About this task: Please repeat exactly the lines below from the one containing "Image width covers 69.0°." down to the one containing "3) wooden strip (157,51,430,236)", both included, and nothing else.
↓↓↓
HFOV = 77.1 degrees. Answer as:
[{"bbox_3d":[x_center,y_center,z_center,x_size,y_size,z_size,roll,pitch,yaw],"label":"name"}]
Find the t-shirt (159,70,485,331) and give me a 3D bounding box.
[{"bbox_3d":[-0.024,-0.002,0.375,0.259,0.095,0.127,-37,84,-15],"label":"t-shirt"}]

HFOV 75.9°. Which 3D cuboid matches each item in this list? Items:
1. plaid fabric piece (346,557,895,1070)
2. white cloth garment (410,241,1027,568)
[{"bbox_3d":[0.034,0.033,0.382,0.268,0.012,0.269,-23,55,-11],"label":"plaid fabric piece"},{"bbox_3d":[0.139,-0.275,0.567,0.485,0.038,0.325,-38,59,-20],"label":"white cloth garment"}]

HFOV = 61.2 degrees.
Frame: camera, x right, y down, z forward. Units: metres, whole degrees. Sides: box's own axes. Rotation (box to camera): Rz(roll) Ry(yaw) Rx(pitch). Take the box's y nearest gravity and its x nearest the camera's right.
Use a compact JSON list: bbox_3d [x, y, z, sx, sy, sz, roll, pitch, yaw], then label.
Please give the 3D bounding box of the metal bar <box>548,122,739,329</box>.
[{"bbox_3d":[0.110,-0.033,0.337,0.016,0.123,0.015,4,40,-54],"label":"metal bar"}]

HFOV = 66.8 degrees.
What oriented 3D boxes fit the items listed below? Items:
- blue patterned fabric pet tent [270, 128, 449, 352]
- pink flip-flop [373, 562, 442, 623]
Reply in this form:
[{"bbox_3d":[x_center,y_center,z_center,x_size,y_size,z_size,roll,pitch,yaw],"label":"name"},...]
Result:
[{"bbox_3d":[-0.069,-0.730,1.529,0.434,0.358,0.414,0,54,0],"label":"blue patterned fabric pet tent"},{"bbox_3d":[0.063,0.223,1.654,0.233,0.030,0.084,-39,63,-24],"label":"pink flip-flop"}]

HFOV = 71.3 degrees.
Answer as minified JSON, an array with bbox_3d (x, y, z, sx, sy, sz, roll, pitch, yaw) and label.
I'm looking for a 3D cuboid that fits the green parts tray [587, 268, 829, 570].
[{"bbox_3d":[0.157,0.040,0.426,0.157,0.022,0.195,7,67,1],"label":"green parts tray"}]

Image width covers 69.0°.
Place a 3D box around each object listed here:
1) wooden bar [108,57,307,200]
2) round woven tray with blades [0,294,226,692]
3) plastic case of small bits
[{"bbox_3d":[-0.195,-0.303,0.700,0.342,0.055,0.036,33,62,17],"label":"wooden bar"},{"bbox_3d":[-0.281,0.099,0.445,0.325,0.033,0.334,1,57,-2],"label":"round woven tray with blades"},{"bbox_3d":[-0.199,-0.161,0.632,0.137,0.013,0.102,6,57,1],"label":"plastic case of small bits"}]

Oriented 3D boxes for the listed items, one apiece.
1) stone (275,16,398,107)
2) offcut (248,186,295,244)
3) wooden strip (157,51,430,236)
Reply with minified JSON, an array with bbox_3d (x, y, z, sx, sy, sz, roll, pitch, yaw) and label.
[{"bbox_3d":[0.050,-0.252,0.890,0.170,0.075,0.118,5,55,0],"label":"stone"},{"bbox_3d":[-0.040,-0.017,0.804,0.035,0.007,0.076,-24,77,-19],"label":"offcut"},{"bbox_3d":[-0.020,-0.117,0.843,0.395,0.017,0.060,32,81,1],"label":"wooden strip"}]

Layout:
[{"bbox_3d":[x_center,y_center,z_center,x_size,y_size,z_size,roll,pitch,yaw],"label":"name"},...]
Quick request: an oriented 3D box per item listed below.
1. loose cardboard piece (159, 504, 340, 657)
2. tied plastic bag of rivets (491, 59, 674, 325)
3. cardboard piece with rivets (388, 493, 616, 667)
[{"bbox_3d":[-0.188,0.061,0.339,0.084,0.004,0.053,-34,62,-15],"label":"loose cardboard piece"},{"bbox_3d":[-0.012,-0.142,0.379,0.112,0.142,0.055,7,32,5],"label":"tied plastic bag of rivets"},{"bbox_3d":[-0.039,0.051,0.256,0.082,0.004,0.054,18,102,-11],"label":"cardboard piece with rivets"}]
↑↑↑
Reply:
Image width covers 69.0°.
Place a 3D box around each object listed here:
1) wooden bar [108,57,307,200]
2) round woven tray with blades [0,294,226,692]
3) plastic case of small bits
[{"bbox_3d":[-0.195,-0.303,0.700,0.342,0.055,0.036,33,62,17],"label":"wooden bar"},{"bbox_3d":[-0.281,0.099,0.445,0.325,0.033,0.334,1,57,-2],"label":"round woven tray with blades"},{"bbox_3d":[-0.199,-0.161,0.632,0.137,0.013,0.102,6,57,1],"label":"plastic case of small bits"}]

Oriented 3D boxes for the listed items, one apiece.
1) stone (275,16,398,107)
2) offcut (248,186,295,244)
3) wooden strip (157,51,430,236)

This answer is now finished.